PROBLEM DESCRIPTION:
Below are the entries; return every line among them that holds the word "knee".

INPUT:
^^^^^^^^
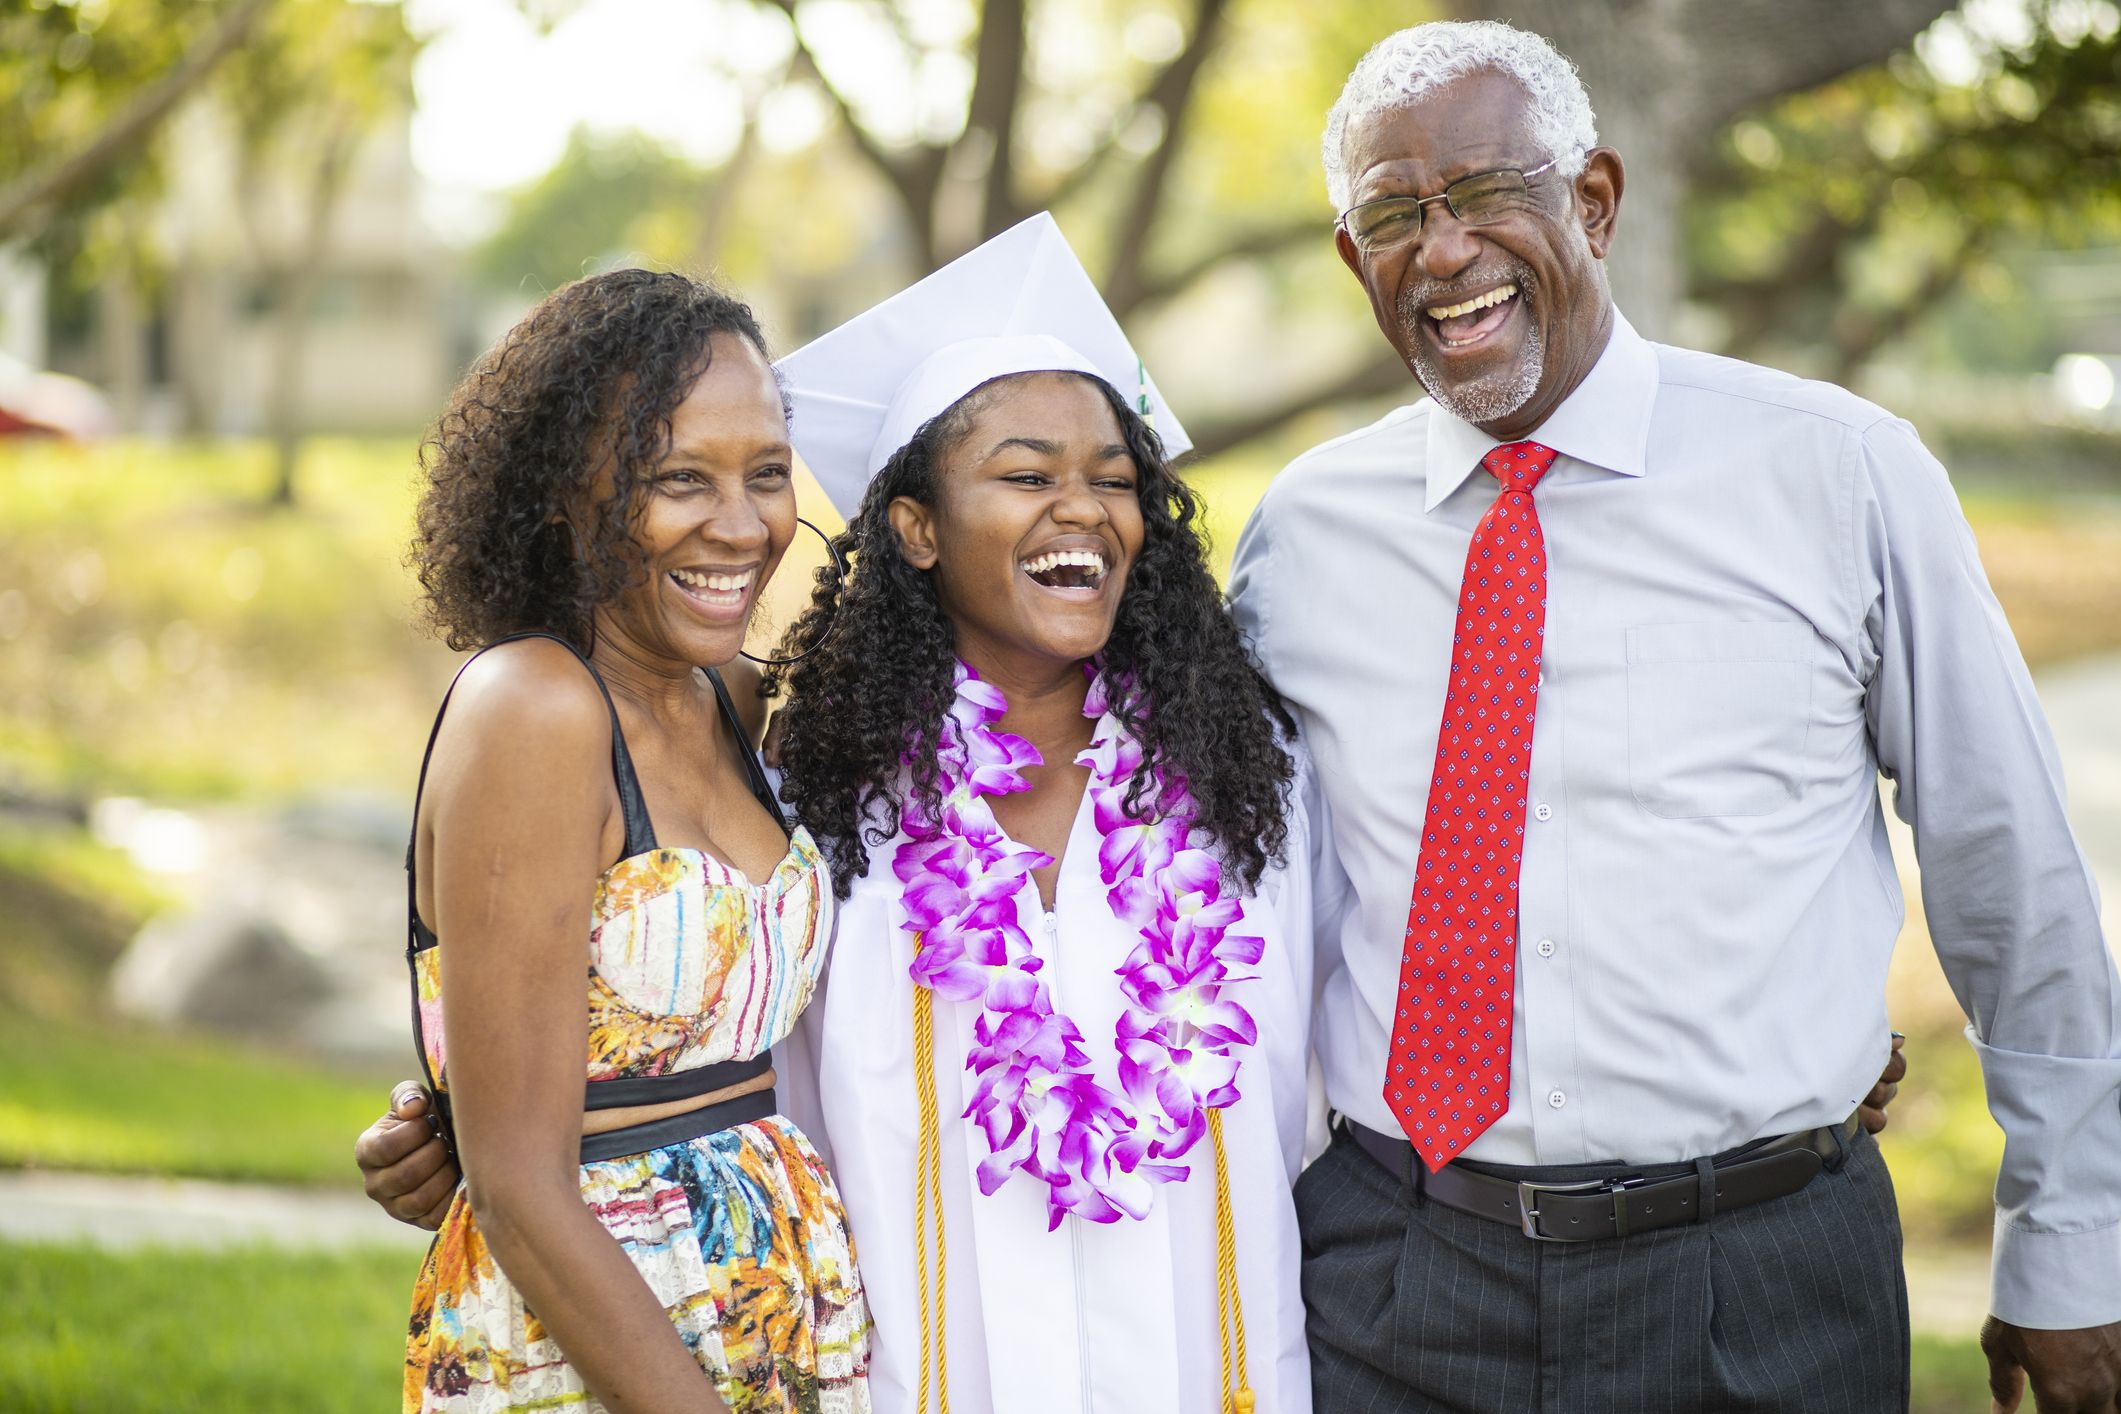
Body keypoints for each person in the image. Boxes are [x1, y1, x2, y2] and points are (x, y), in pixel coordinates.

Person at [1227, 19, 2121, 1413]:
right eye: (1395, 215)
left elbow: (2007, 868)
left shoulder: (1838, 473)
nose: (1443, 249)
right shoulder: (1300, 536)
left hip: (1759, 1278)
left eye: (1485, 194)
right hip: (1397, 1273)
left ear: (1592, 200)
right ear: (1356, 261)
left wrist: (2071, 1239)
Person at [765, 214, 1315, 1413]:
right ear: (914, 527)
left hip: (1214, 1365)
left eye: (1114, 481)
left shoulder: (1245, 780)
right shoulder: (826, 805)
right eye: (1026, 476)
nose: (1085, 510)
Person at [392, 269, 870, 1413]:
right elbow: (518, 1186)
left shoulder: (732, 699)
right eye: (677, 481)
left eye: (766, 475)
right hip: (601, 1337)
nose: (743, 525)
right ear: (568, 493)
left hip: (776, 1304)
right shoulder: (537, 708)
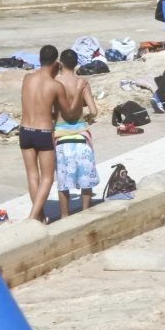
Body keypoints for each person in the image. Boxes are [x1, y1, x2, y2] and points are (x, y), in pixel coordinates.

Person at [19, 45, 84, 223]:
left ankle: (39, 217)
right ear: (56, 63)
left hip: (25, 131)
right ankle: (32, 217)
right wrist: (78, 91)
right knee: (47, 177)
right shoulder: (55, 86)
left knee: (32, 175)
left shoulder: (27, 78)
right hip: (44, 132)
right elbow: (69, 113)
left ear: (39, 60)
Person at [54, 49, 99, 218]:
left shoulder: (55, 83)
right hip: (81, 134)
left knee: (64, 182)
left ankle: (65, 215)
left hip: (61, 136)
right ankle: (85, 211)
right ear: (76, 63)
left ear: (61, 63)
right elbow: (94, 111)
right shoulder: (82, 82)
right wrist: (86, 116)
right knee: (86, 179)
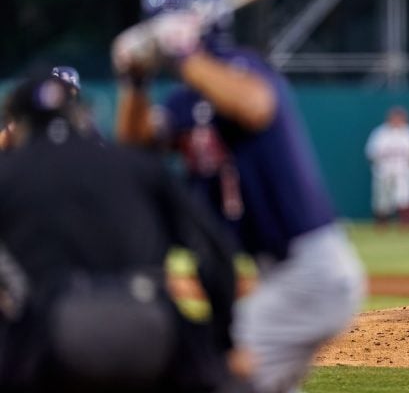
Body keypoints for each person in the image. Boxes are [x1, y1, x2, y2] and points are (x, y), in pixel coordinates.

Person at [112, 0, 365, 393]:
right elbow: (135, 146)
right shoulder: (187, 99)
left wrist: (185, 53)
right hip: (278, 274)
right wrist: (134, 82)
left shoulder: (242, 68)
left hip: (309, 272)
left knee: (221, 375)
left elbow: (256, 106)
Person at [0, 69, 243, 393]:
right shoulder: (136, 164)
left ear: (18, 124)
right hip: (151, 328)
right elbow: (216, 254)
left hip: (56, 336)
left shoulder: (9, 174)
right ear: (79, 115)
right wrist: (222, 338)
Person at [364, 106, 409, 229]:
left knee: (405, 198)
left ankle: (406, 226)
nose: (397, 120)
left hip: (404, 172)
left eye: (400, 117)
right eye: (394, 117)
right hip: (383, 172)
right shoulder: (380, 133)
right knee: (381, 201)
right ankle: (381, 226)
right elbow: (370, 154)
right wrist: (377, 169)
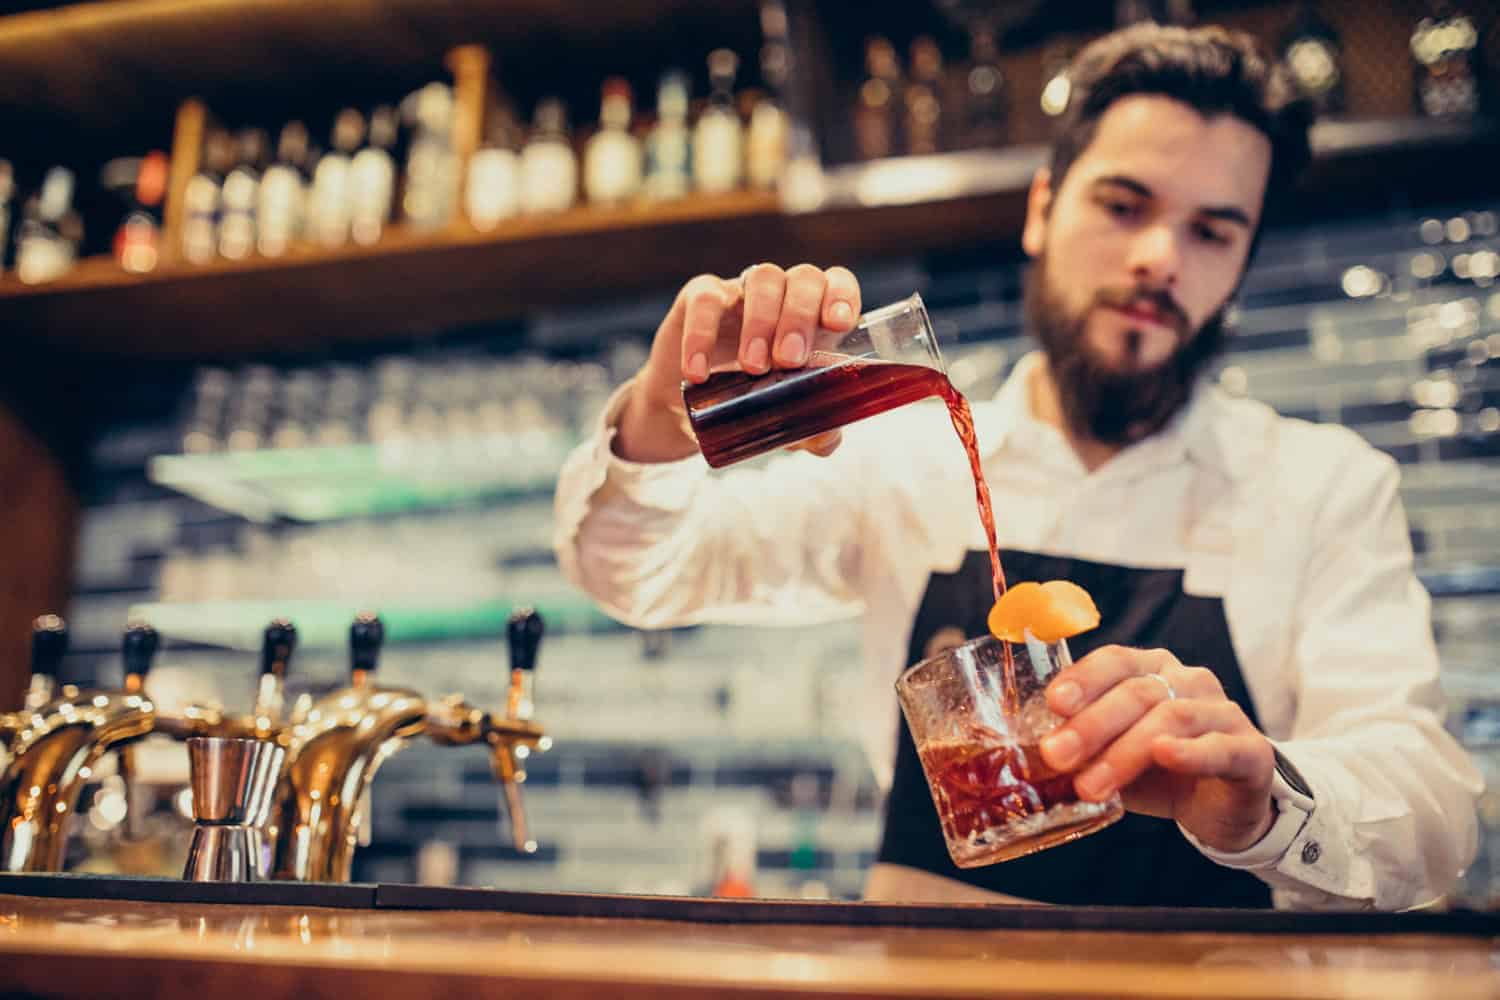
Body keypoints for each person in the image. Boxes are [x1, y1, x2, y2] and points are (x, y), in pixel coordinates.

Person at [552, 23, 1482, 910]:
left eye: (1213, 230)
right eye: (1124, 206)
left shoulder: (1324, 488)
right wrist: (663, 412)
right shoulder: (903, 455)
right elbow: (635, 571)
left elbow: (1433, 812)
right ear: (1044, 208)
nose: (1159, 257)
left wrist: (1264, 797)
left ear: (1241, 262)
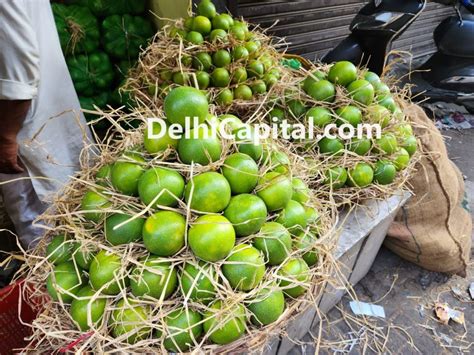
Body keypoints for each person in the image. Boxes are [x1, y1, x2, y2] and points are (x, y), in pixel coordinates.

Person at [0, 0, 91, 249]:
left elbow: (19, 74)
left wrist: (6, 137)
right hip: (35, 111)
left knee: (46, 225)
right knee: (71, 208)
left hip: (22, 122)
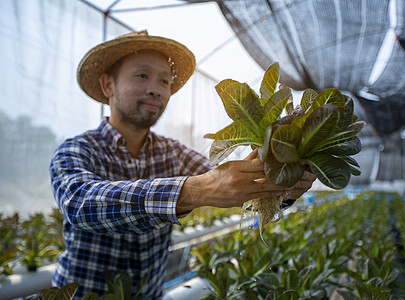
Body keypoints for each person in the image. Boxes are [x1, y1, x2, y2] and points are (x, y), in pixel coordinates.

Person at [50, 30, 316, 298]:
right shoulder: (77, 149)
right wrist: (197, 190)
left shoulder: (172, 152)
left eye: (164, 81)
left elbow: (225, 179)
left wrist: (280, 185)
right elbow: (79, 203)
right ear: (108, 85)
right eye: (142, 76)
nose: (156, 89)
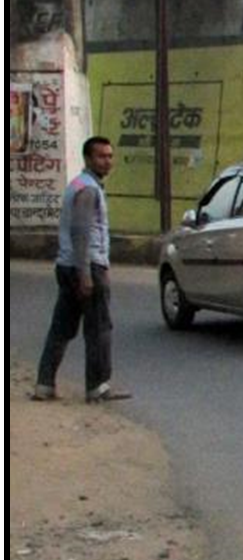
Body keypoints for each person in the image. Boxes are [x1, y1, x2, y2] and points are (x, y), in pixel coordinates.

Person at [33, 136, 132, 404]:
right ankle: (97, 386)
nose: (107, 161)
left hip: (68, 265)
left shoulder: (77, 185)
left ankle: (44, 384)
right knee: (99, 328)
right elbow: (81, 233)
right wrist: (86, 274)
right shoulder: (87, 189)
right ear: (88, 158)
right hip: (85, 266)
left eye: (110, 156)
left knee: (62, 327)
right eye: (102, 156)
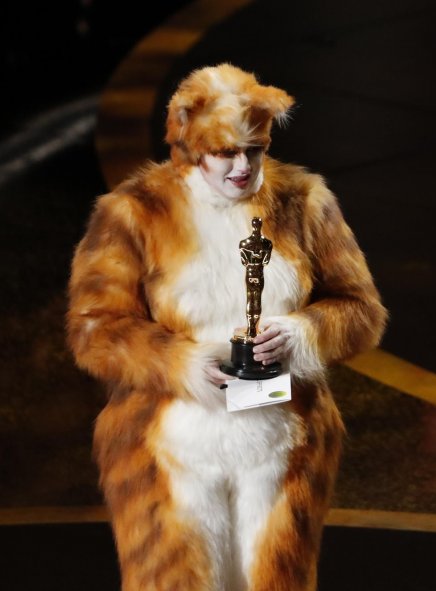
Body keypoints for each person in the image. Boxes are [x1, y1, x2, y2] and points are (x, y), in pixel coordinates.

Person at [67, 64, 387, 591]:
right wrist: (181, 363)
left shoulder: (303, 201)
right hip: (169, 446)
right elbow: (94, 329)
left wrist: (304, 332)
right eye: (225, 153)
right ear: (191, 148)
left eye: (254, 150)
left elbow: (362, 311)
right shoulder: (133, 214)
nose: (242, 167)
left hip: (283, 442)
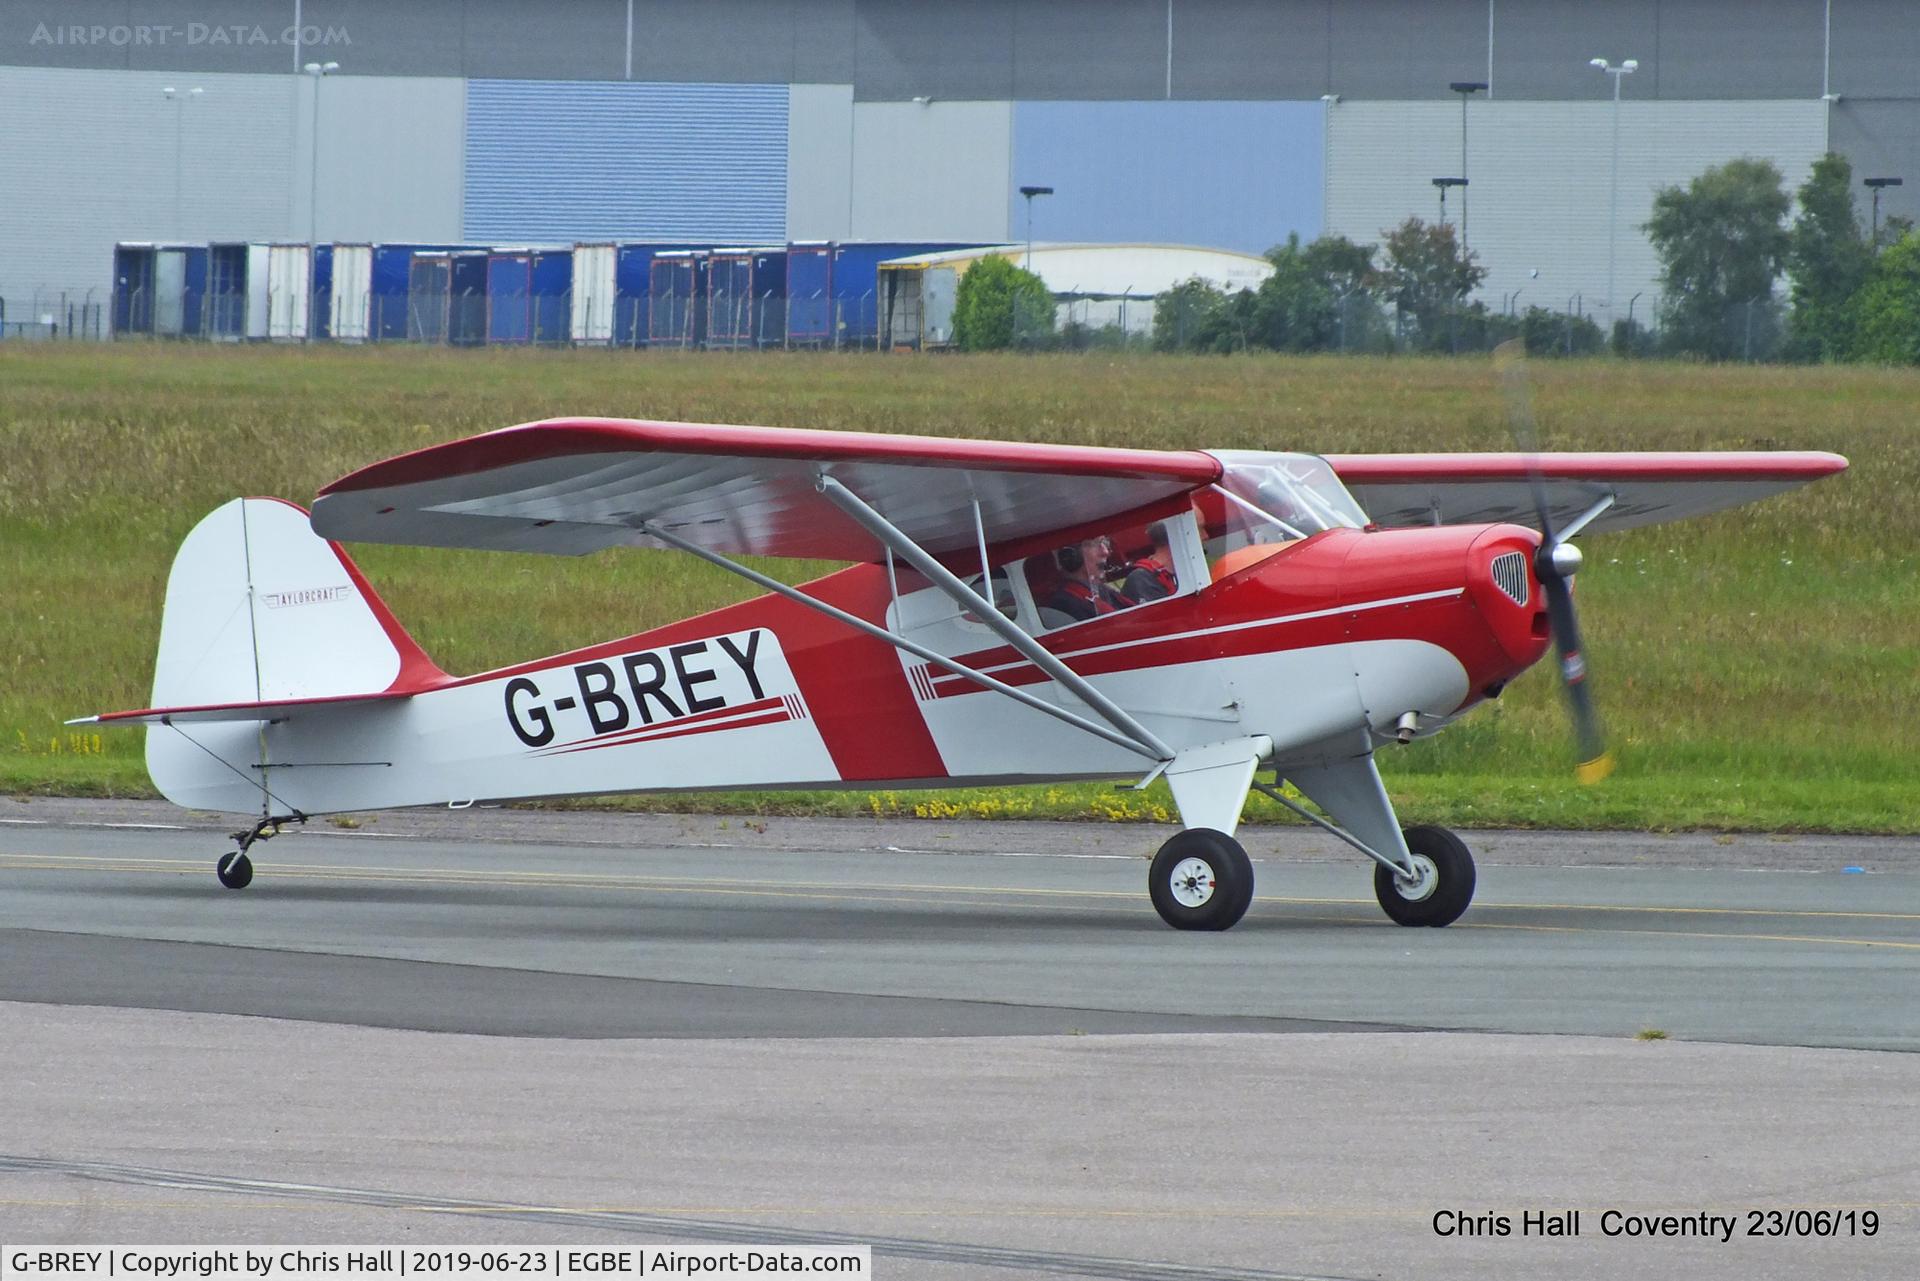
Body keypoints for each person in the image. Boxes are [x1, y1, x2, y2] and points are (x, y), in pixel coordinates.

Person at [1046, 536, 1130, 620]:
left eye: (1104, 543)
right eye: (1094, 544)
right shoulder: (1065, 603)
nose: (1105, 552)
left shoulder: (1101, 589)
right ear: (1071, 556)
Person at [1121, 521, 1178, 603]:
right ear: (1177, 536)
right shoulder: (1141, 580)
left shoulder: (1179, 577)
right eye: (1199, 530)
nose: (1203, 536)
^^^^^^^^
SOLUTION TO THE PROBLEM:
right knee: (47, 177)
left knee: (32, 175)
left knee: (64, 182)
right knee: (86, 179)
left knee: (221, 375)
left knee: (405, 198)
right knee: (381, 201)
left knee: (46, 225)
right knee: (71, 208)
right knee: (99, 328)
left knee: (62, 327)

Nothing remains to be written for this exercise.